- Exercise details: Copy everything from "Pierce: 00:53" down to "love that scene." in the episode transcript, and rename "crutches" to "braces" each time it appears.

- Document section:

Navigated to AI-Assisted Coding: Avoiding "Chair Pants" - Transcript

AI-Assisted Coding: Avoiding "Chair Pants"

Episode Transcript

Pia: 00:00

Hello and welcome to The Fuse and The Flint, where technology, innovation and development intersect in exciting ways. I'm Pia Opulencia, head of product and AI at 8th Light. Joining me is Pierce Edmiston, principal crafter at 8th Light. In today's discussion, we'll explore AI assisted coding and the importance of avoiding what we refer to as chair pants.

Pia: 00:29

So Pierce, I love the chair pants metaphor. Can you tell me a little bit more about its origins and, and how it relates to AI and software development?

Pierce: 00:37

Sure. Yeah. So am I right, Pia, that I got you to watch jury duty?

Pia: 00:43

I. You are correct. You got me to watch jury duty.

Pierce: 00:46

So in, in the show jury duty, uh, there was this character, Todd, this socially awkward inventor.

Pierce: 00:53

And um, there's this one episode where he is showing up for jury duty wearing chair pants, like these crutches that are attached to his waist that swing out and they allow him to sit anywhere he wants, you know, secured by these, these crutches. Now he's just a hilarious character. And I love that scene.

- Provided information:
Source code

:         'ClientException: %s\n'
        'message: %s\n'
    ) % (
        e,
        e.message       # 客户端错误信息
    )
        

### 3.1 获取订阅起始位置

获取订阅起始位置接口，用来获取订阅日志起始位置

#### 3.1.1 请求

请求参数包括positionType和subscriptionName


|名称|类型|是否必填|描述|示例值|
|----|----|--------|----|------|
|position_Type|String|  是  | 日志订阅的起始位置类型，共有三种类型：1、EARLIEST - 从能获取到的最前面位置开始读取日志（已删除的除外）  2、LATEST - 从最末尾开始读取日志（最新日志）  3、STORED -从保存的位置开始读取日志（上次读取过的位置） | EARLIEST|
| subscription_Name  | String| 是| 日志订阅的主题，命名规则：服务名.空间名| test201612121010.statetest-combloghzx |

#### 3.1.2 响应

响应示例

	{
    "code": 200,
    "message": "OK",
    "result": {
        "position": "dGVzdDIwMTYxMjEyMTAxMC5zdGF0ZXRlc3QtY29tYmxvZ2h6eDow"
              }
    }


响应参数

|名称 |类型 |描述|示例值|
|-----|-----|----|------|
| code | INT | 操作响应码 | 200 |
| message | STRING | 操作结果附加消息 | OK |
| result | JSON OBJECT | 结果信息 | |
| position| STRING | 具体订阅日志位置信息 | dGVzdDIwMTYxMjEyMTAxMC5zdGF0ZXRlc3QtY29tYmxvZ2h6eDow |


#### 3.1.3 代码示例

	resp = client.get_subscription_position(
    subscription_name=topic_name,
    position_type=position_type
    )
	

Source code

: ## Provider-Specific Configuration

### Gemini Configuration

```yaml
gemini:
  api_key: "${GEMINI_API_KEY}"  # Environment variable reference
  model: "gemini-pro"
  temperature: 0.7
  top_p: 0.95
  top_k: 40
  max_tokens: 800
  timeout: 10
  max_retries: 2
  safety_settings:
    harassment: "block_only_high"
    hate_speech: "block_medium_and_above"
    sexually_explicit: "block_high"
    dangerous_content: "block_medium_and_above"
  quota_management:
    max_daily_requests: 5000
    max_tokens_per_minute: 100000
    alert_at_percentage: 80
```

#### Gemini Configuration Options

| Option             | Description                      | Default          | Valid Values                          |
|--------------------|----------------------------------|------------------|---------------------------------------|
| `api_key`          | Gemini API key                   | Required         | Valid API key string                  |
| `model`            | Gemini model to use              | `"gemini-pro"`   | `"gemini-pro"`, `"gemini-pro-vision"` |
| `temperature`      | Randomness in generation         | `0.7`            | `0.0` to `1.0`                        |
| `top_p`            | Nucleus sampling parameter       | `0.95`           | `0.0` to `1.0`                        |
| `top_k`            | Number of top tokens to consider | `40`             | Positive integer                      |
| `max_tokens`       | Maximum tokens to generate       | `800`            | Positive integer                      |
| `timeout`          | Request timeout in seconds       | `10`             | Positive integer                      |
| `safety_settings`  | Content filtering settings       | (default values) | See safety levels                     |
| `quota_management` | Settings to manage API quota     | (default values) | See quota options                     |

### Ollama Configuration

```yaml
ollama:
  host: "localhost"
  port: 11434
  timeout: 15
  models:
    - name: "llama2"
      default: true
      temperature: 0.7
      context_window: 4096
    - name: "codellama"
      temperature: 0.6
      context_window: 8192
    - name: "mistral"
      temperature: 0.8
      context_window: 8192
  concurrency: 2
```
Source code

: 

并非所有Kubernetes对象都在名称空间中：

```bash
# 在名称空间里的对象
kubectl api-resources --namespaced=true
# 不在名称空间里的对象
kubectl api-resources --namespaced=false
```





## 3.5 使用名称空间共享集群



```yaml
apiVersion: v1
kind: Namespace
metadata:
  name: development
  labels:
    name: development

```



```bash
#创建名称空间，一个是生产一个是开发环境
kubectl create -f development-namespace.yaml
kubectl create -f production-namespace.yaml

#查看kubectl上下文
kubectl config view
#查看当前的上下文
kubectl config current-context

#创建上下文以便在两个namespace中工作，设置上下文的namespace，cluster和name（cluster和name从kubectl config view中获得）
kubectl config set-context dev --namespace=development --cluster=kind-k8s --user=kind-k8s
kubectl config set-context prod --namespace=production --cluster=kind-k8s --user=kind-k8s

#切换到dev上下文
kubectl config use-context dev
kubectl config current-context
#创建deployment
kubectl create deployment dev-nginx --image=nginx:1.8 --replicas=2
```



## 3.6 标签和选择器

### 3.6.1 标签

- Exercise solution:
Pierce: 00:53

And um, there's this one episode where he is showing up for jury duty wearing chair pants, like these braces that are attached to his waist that swing out and they allow him to sit anywhere he wants, you know, secured by these, these braces. Now he's just a hilarious character. And I love that scene.